───── INPUT MATERIAL

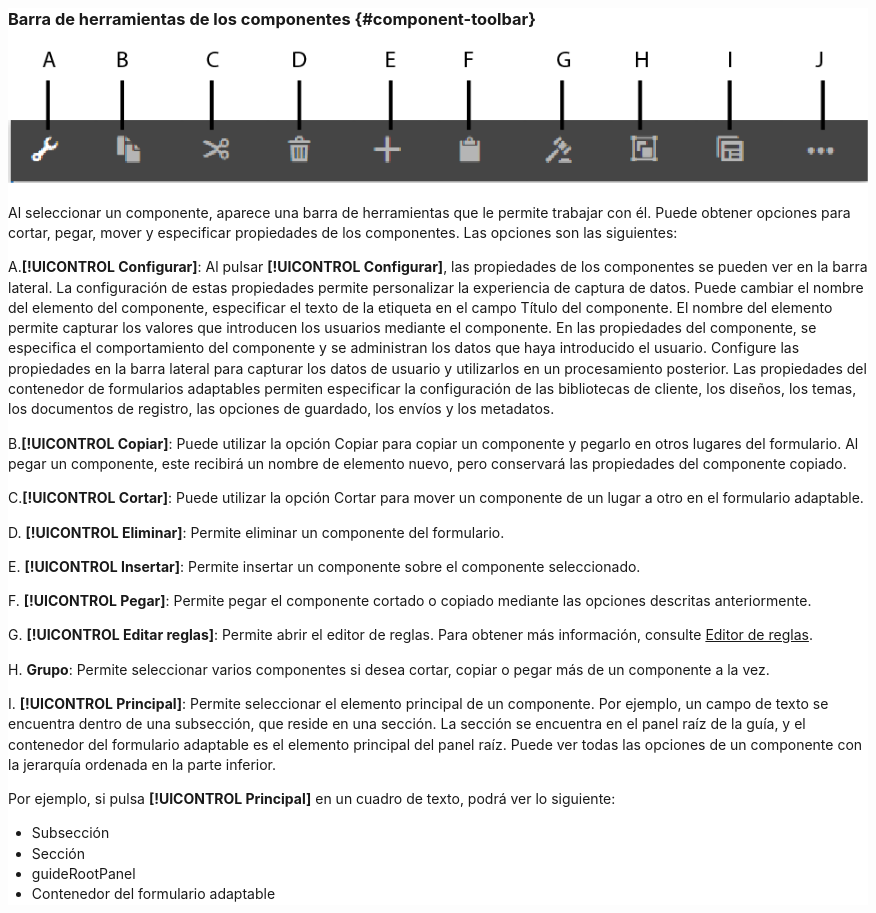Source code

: ### Barra de herramientas de los componentes {#component-toolbar}

![Barra de herramientas de componentes en la IU táctil](assets/component-toolbar.png)

Al seleccionar un componente, aparece una barra de herramientas que le permite trabajar con él. Puede obtener opciones para cortar, pegar, mover y especificar propiedades de los componentes. Las opciones son las siguientes:

A.**[!UICONTROL Configurar]**: Al pulsar **[!UICONTROL Configurar]**, las propiedades de los componentes se pueden ver en la barra lateral. La configuración de estas propiedades permite personalizar la experiencia de captura de datos. Puede cambiar el nombre del elemento del componente, especificar el texto de la etiqueta en el campo Título del componente. El nombre del elemento permite capturar los valores que introducen los usuarios mediante el componente. En las propiedades del componente, se especifica el comportamiento del componente y se administran los datos que haya introducido el usuario. Configure las propiedades en la barra lateral para capturar los datos de usuario y utilizarlos en un procesamiento posterior. Las propiedades del contenedor de formularios adaptables permiten especificar la configuración de las bibliotecas de cliente, los diseños, los temas, los documentos de registro, las opciones de guardado, los envíos y los metadatos.

B.**[!UICONTROL Copiar]**: Puede utilizar la opción Copiar para copiar un componente y pegarlo en otros lugares del formulario. Al pegar un componente, este recibirá un nombre de elemento nuevo, pero conservará las propiedades del componente copiado.

C.**[!UICONTROL Cortar]**: Puede utilizar la opción Cortar para mover un componente de un lugar a otro en el formulario adaptable.

D. **[!UICONTROL Eliminar]**: Permite eliminar un componente del formulario.

E. **[!UICONTROL Insertar]**: Permite insertar un componente sobre el componente seleccionado.

F. **[!UICONTROL Pegar]**: Permite pegar el componente cortado o copiado mediante las opciones descritas anteriormente.

G. **[!UICONTROL Editar reglas]**: Permite abrir el editor de reglas. Para obtener más información, consulte [Editor de reglas](/help/forms/using/rule-editor.md).

H. **Grupo**: Permite seleccionar varios componentes si desea cortar, copiar o pegar más de un componente a la vez.

I. **[!UICONTROL Principal]**: Permite seleccionar el elemento principal de un componente. Por ejemplo, un campo de texto se encuentra dentro de una subsección, que reside en una sección. La sección se encuentra en el panel raíz de la guía, y el contenedor del formulario adaptable es el elemento principal del panel raíz. Puede ver todas las opciones de un componente con la jerarquía ordenada en la parte inferior.

Por ejemplo, si pulsa **[!UICONTROL Principal]** en un cuadro de texto, podrá ver lo siguiente:

* Subsección
* Sección
* guideRootPanel
* Contenedor del formulario adaptable
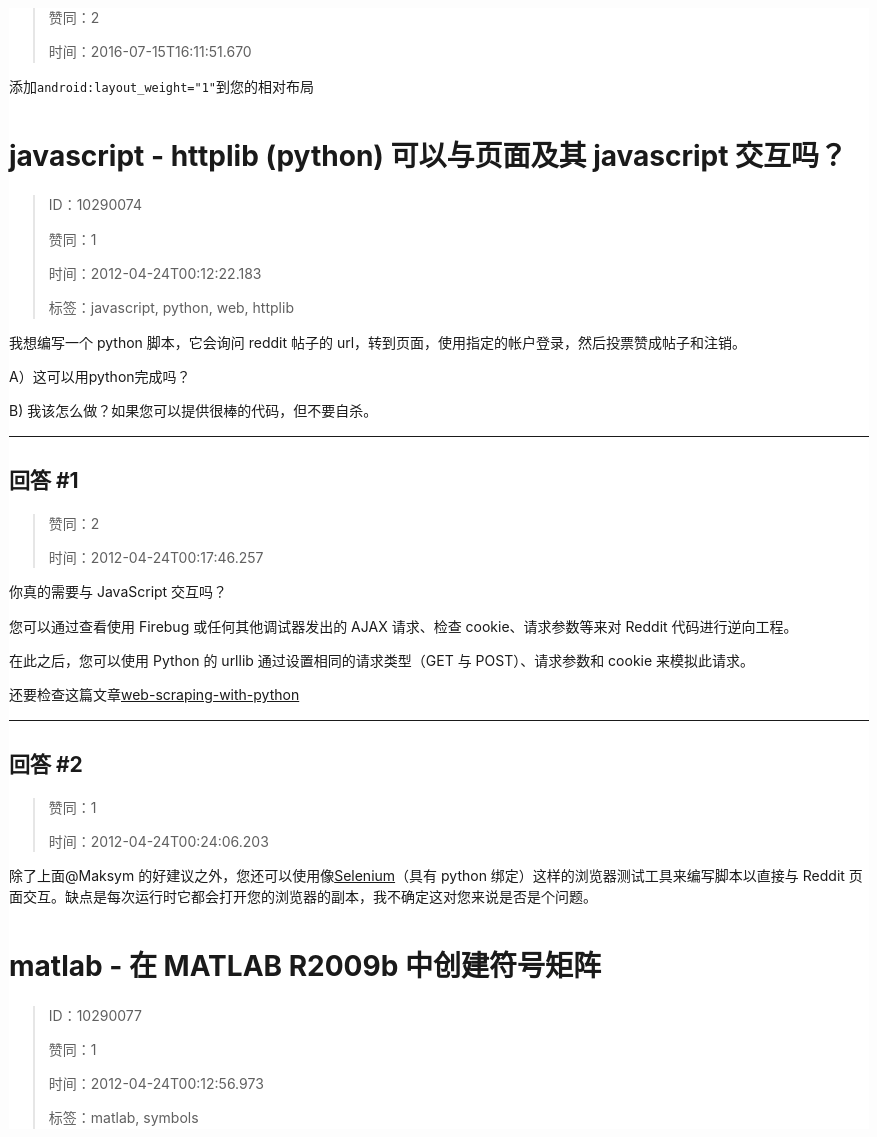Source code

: > 赞同：2
> 
> 时间：2016-07-15T16:11:51.670

添加`android:layout_weight="1"`到您的相对布局

# javascript - httplib (python) 可以与页面及其 javascript 交互吗？

> ID：10290074
> 
> 赞同：1
> 
> 时间：2012-04-24T00:12:22.183
> 
> 标签：javascript, python, web, httplib

我想编写一个 python 脚本，它会询问 reddit 帖子的 url，转到页面，使用指定的帐户登录，然后投票赞成帖子和注销。

A）这可以用python完成吗？

B) 我该怎么做？如果您可以提供很棒的代码，但不要自杀。

* * *

## 回答 #1

> 赞同：2
> 
> 时间：2012-04-24T00:17:46.257

你真的需要与 JavaScript 交互吗？

您可以通过查看使用 Firebug 或任何其他调试器发出的 AJAX 请求、检查 cookie、请求参数等来对 Reddit 代码进行逆向工程。

在此之后，您可以使用 Python 的 urllib 通过设置相同的请求类型（GET 与 POST）、请求参数和 cookie 来模拟此请求。

还要检查这篇文章[web-scraping-with-python](https://stackoverflow.com/questions/2081586/web-scraping-with-python)

* * *

## 回答 #2

> 赞同：1
> 
> 时间：2012-04-24T00:24:06.203

除了上面@Maksym 的好建议之外，您还可以使用像[Selenium](http://seleniumhq.org/)（具有 python 绑定）这样的浏览器测试工具来编写脚本以直接与 Reddit 页面交互。缺点是每次运行时它都会打开您的浏览器的副本，我不确定这对您来说是否是个问题。

# matlab - 在 MATLAB R2009b 中创建符号矩阵

> ID：10290077
> 
> 赞同：1
> 
> 时间：2012-04-24T00:12:56.973
> 
> 标签：matlab, symbols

──────────

PROBLEM DETAILS => In the entries above, copy each line that contains the string "mover".

RESULT OF THIS TASK =>
Al seleccionar un componente, aparece una barra de herramientas que le permite trabajar con él. Puede obtener opciones para cortar, pegar, mover y especificar propiedades de los componentes. Las opciones son las siguientes:
C.**[!UICONTROL Cortar]**: Puede utilizar la opción Cortar para mover un componente de un lugar a otro en el formulario adaptable.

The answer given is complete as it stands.